The stub of stairway B proved to be a refuge for Capt. Jay Jonas of the Fire Department and the men accompanying Josephine Harris out of the building, who were among sixteen people who survived the building’s collapse there. They included Port Authority Police Officer David Lim, a dozen firefighters, and two other civilians—Pasquale Buzzelli and Genelle Guzman—who were themselves the only survivors of a group of sixteen workers from the Port Authority office on the 64th floor. That group had left their offices at 10:12, after the boss, Patrick Hoey, made a phone call and got word that they should go.
Others in that staircase survived the collapse, but could not escape. Mike Warchola, the fire captain on his last day of work, radioed from the rubble that he was around the 12th floor, although the staircase no longer went that high. It is likely that he was among the group that had stopped to help Judith Reese, the woman with asthma from Frank De Martini’s office. None of them made it out. In all, 2,753 people were killed at the trade center.

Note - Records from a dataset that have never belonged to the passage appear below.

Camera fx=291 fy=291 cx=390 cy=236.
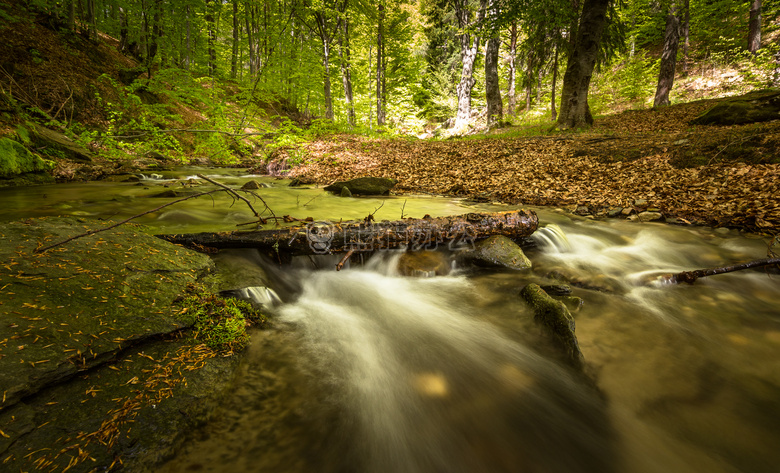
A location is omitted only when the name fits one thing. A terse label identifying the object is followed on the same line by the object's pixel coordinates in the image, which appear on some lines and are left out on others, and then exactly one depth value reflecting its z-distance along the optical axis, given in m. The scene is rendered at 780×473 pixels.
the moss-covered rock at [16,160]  6.44
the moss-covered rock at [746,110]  8.25
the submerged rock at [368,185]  8.24
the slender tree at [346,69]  19.09
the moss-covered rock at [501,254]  3.88
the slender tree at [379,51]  22.27
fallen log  3.58
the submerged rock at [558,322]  2.38
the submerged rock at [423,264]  3.92
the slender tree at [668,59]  14.34
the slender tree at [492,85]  14.67
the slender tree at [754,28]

An hour or so after the collapse, Will Jimeno, buried beneath the plaza, heard a voice coming through the same hole where the l
ight was entering. The voice wanted to know if a particular person was down in the hole. Jimeno could not quite make out the name, but he was delighted by the sound of another human voice.
“No, but Jimeno and McLoughlin, PAPD, are down here,” he yelled.
The voice did not answer, but moved off, and they heard no more from him.
Balls of fire tumbled into their tiny space, a gust of wind or a draft steering them away, the fire spending itself before it could find another morsel of fuel. Jimeno, thirty-three years old, felt that death was near. His wife, Allison, and their four-year-old daughter, Bianca, would be sad, but proud, he thought. The Jimenos’ second child was due at the end of November. So he prayed.
Please, God, let me see my little unborn child.
Jimeno tried to make a bargain. He might die, but surely there was a way he could do something for this child.
Somehow in the future, he prayed, let me touch this baby.
Then shots rang out.
The fireballs had apparently heated up the gun of the late Dominick Pezzulo. The rounds pinged off pipes and concrete, erratic and unpredictable, until the last of the ammunition was gone.
With his one free arm, Jimeno reached his gun belt for something to dig with. He had graduated from the Port Authority Police Academy in January and was issued the standard police tools, but he already owned his own handcuffs—a pair made by Smith & Wesson, bought when he was a security guard in a store, arresting shoplifters. He scraped at the rubble with them, but the cuffs slipped out of his hands, and he could not find them again.